Plain-text document sources.
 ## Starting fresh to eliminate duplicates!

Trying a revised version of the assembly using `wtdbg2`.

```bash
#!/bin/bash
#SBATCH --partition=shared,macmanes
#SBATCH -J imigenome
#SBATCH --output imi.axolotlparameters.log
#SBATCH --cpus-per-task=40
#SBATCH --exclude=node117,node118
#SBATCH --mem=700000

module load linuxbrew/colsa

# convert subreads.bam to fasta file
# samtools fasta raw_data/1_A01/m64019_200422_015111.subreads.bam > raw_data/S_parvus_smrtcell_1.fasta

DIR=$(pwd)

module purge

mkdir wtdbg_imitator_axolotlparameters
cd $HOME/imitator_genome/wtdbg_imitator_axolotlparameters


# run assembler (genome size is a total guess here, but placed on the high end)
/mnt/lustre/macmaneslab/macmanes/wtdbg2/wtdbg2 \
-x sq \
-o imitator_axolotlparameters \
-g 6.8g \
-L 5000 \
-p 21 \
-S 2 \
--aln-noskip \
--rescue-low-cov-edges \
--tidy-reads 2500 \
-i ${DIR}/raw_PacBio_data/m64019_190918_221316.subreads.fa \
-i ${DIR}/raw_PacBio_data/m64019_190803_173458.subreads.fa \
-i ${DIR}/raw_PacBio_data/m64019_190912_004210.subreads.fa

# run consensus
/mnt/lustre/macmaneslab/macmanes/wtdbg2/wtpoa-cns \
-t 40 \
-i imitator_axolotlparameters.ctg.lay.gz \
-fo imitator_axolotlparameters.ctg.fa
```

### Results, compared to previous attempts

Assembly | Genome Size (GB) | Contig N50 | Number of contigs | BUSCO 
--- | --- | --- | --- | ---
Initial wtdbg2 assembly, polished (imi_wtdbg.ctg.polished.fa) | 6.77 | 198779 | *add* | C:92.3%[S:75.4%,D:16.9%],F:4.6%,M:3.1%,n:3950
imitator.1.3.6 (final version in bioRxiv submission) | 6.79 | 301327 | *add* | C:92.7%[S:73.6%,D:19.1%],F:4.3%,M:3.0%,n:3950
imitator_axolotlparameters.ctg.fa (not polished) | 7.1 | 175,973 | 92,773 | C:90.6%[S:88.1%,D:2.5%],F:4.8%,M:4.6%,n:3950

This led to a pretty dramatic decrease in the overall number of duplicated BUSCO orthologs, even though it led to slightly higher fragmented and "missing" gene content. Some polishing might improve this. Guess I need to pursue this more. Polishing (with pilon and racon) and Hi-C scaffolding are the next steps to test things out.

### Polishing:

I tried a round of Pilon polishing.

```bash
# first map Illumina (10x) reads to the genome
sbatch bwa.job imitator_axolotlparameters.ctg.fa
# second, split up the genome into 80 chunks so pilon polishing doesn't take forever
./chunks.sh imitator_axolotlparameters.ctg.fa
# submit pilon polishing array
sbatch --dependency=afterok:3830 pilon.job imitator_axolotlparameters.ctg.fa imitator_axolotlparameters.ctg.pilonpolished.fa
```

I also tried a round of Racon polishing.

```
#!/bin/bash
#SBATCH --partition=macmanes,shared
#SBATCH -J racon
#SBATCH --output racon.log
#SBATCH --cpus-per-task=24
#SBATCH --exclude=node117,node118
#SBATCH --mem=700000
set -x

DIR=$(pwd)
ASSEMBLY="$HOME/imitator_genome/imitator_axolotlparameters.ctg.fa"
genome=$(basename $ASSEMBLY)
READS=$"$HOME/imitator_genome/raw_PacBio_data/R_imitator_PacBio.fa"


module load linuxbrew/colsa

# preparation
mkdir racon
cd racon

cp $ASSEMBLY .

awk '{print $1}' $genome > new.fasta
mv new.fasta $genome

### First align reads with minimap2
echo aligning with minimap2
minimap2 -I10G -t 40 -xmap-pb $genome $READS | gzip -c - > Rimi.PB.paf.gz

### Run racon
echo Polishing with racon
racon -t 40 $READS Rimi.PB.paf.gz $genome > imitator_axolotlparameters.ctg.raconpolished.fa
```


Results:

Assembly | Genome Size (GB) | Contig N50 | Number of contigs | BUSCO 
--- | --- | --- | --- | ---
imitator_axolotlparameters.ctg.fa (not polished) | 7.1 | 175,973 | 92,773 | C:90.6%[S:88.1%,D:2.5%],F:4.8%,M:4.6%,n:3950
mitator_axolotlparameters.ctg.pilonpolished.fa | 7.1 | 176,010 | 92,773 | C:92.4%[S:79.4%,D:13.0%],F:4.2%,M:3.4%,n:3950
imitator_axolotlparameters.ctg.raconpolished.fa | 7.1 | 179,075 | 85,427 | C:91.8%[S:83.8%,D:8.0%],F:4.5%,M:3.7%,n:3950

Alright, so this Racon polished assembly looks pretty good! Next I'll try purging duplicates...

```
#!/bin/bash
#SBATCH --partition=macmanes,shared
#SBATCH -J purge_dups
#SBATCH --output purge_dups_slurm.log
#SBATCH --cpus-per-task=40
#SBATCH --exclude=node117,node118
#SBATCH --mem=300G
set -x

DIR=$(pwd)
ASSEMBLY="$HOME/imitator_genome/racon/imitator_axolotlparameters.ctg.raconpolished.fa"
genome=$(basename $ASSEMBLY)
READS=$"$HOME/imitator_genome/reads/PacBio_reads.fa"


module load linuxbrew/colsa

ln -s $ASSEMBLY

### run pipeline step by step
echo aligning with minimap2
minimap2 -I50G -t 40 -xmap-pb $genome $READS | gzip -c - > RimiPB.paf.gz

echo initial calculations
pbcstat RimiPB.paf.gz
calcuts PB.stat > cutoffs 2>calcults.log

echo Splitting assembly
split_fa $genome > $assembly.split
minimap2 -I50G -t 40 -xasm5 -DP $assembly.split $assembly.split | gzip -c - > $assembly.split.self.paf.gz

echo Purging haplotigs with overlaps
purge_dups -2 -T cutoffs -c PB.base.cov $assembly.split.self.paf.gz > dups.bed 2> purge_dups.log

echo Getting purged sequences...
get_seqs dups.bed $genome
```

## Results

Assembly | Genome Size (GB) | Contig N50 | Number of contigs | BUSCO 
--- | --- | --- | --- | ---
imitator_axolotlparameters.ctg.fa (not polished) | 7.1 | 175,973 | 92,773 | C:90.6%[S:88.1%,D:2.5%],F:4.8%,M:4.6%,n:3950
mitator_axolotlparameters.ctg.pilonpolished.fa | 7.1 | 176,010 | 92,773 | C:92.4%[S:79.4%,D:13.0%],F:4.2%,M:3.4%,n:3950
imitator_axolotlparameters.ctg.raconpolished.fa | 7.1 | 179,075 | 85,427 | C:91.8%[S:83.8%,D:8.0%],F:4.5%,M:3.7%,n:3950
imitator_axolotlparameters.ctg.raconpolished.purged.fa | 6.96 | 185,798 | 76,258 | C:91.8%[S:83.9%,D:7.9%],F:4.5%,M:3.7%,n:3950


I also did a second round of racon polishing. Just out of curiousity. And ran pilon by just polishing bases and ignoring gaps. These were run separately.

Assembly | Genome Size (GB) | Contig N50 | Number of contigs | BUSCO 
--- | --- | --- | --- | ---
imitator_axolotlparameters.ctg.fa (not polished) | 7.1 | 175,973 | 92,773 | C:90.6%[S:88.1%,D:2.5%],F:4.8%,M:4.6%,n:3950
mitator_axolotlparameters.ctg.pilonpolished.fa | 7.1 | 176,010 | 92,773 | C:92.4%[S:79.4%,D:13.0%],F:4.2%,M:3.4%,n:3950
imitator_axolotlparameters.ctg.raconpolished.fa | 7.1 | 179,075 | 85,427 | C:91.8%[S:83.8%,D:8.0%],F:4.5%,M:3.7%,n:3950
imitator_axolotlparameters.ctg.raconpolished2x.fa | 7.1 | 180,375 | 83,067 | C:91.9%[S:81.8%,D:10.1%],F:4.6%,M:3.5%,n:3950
==
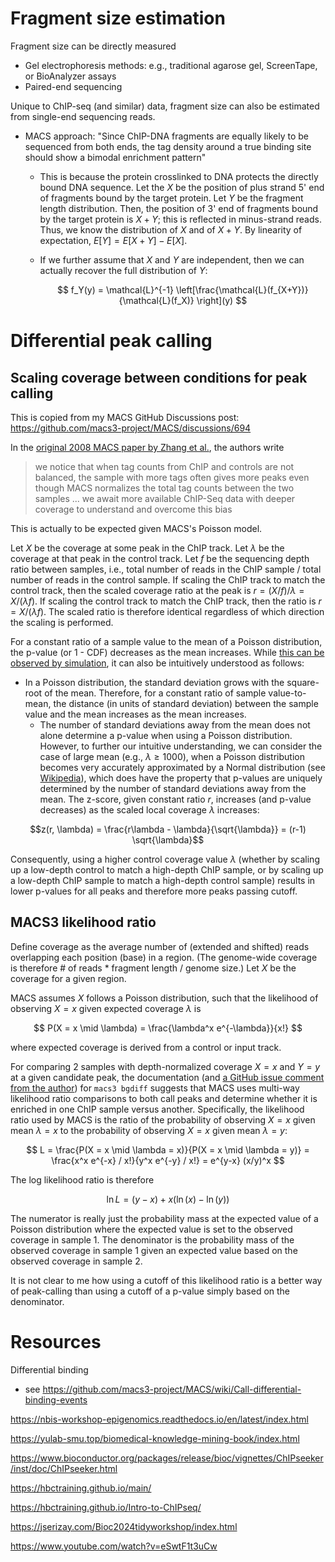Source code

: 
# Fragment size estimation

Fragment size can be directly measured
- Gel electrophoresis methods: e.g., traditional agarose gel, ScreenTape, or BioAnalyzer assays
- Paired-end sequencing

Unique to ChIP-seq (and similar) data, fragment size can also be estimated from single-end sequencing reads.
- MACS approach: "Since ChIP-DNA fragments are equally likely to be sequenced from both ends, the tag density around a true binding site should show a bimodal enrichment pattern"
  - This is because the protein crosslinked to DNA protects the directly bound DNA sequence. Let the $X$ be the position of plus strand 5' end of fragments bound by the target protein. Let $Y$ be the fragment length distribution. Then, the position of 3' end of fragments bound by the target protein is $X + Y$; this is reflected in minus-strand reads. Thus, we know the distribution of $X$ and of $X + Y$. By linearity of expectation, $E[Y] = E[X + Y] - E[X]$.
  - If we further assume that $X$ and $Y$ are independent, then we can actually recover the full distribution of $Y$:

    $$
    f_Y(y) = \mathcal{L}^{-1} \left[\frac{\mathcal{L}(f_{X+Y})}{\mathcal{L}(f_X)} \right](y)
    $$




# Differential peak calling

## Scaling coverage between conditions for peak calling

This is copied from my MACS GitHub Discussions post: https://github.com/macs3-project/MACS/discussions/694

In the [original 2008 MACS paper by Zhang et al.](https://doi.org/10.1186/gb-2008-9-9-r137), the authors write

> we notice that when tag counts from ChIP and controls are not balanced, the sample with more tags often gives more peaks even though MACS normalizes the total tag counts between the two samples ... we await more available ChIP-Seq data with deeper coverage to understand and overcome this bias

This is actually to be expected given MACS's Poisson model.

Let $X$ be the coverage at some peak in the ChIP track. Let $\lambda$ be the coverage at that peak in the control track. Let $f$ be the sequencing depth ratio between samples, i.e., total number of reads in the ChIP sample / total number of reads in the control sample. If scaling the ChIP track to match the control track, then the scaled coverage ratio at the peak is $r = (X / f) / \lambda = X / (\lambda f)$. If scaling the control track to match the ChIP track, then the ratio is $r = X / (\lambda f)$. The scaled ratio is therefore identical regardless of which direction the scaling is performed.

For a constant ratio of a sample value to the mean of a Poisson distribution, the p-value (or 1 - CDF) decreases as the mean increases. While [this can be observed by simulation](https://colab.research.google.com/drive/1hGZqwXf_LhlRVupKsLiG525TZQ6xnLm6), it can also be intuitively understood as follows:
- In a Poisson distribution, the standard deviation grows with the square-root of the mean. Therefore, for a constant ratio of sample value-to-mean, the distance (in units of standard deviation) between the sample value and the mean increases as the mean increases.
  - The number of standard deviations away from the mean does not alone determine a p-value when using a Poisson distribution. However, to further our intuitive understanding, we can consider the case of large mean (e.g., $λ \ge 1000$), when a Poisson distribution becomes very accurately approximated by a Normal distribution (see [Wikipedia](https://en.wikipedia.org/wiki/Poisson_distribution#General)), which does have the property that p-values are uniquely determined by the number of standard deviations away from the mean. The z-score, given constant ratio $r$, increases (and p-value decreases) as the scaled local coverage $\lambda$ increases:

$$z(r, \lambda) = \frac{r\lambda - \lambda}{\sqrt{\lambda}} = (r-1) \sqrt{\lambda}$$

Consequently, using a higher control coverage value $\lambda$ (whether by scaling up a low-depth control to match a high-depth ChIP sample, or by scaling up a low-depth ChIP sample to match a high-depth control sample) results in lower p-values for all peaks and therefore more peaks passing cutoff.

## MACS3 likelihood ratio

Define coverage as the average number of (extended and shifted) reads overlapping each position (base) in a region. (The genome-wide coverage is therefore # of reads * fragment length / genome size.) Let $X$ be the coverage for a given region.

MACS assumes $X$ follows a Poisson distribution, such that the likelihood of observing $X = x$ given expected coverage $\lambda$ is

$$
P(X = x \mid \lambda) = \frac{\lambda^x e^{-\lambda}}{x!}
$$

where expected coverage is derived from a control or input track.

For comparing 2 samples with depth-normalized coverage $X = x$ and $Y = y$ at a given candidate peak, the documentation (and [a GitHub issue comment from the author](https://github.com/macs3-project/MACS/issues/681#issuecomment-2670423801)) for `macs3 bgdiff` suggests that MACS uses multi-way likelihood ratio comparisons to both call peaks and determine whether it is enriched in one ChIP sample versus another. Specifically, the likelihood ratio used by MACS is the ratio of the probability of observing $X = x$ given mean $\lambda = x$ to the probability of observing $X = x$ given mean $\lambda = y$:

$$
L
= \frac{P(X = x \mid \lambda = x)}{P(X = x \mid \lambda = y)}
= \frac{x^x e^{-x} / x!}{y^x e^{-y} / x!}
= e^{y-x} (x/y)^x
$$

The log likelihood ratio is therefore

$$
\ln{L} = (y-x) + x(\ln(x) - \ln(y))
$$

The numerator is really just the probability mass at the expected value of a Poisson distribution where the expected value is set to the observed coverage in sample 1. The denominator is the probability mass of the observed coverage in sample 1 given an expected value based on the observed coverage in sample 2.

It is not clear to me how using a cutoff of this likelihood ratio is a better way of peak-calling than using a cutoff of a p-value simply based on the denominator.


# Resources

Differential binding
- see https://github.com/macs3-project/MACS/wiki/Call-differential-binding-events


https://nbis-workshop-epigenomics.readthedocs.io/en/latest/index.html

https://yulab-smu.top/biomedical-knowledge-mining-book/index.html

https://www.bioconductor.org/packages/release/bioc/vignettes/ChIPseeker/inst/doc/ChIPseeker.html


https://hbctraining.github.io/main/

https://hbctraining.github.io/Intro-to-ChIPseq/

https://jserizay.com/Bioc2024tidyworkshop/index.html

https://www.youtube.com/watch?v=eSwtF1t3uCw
--
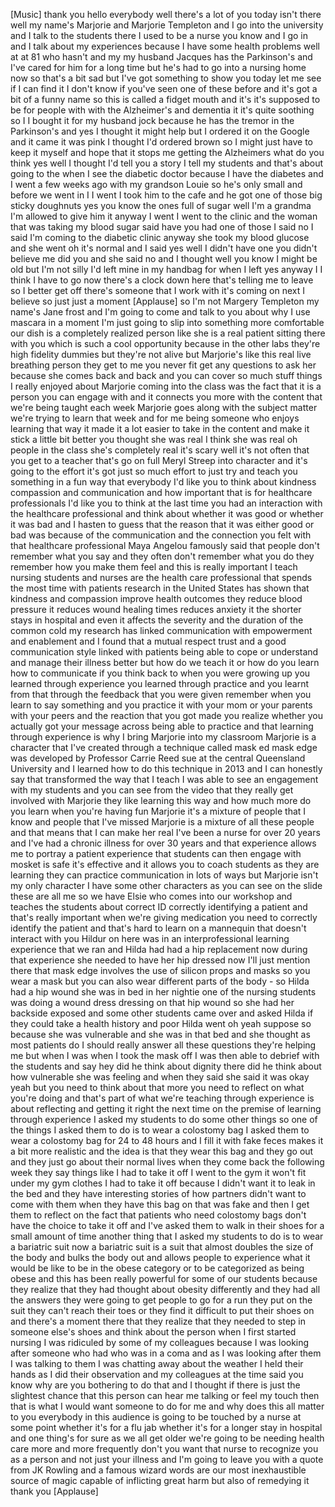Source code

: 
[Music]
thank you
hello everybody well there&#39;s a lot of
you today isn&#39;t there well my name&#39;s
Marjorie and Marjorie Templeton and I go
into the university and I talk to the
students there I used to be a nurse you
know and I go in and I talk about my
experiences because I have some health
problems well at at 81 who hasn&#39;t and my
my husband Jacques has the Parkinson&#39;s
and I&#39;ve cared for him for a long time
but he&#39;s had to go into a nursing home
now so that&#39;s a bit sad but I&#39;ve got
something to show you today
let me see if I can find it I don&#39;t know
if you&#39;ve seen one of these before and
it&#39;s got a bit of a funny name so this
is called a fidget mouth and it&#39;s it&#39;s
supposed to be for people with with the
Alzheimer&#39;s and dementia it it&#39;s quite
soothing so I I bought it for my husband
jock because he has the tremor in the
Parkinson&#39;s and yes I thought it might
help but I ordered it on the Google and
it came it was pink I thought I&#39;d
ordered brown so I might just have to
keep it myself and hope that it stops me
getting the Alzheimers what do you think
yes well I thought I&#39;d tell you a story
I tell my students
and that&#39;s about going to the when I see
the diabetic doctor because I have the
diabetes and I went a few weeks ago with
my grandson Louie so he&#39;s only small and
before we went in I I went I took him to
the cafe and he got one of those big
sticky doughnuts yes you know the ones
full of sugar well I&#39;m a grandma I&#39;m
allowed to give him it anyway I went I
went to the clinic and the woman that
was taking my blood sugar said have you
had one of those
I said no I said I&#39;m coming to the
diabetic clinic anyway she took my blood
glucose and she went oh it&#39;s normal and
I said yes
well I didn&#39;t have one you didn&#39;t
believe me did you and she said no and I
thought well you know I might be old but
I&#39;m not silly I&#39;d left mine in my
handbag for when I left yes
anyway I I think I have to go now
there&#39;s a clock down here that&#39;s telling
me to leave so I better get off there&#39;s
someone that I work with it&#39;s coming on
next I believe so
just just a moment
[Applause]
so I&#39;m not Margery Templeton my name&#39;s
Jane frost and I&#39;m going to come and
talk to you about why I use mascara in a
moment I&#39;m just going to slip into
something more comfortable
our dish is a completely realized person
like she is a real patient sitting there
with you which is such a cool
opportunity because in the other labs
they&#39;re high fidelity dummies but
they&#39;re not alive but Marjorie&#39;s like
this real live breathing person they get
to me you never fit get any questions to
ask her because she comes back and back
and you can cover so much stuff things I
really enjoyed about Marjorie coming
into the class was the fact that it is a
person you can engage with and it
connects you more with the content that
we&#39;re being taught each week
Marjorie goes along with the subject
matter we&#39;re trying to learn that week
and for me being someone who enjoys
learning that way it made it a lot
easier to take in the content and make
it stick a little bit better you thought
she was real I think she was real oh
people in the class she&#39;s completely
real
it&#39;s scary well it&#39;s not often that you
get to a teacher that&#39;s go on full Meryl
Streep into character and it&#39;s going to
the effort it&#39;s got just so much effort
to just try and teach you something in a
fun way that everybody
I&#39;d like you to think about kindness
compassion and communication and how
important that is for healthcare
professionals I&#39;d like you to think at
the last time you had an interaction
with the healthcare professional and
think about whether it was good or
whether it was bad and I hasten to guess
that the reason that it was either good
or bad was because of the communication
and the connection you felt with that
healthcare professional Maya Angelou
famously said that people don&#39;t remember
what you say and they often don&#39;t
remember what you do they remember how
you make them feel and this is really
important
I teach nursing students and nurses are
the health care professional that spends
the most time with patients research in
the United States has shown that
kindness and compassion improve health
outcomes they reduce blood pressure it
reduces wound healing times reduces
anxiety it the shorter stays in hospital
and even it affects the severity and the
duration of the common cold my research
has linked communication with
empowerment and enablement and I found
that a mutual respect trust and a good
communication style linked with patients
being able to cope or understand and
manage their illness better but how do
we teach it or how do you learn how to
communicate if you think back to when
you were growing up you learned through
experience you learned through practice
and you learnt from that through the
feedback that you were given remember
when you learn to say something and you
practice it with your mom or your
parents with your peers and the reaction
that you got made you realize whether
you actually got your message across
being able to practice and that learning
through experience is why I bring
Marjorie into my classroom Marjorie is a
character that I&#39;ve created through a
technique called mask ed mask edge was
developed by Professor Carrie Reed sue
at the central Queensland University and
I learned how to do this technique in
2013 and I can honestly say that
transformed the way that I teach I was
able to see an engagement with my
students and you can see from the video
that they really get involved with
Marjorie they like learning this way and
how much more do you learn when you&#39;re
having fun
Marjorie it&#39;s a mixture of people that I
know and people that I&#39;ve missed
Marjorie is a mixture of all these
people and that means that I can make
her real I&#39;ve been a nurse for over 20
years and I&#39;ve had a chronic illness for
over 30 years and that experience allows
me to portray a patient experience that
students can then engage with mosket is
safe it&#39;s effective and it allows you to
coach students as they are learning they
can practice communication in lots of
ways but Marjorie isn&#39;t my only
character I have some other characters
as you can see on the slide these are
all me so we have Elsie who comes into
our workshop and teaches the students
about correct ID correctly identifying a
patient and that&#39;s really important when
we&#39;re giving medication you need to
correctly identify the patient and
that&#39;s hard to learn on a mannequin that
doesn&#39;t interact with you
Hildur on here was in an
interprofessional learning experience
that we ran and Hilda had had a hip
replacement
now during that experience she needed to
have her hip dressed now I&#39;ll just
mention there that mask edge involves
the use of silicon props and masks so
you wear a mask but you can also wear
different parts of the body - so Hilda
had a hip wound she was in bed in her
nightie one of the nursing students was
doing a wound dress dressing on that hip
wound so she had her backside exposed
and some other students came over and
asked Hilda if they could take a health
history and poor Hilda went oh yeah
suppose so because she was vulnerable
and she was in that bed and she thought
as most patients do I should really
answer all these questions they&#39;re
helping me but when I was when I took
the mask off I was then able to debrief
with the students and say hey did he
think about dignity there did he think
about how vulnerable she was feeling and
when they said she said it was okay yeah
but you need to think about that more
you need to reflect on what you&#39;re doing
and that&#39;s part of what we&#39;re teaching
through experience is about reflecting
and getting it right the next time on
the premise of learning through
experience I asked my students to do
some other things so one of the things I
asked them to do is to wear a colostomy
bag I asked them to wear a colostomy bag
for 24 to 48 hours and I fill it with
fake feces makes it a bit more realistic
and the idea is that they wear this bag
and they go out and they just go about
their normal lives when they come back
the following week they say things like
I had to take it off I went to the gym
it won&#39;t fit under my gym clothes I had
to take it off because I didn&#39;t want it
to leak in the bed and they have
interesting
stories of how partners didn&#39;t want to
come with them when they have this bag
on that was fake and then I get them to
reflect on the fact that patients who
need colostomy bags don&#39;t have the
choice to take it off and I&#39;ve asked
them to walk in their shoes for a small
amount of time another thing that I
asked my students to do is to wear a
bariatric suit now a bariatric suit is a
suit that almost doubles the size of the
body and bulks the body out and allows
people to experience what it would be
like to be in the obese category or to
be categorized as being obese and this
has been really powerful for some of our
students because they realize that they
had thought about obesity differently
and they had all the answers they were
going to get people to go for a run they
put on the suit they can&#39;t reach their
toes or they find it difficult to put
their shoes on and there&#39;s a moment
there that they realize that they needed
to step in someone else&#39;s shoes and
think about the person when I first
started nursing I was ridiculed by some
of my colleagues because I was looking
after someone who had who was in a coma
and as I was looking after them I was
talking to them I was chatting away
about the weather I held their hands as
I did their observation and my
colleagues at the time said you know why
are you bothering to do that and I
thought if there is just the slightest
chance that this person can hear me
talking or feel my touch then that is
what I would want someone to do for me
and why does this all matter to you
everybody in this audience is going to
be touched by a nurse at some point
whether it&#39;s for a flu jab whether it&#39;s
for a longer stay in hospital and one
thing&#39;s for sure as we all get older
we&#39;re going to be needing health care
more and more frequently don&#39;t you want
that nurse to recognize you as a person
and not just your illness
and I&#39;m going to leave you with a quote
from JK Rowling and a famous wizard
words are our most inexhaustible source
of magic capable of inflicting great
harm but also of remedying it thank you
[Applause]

Your task. From the entries, copy every line in which the string "someone" can be found.

Reply to the exercise.
someone that I work with it&#39;s coming on
and for me being someone who enjoys
to step in someone else&#39;s shoes and
after someone who had who was in a coma
what I would want someone to do for me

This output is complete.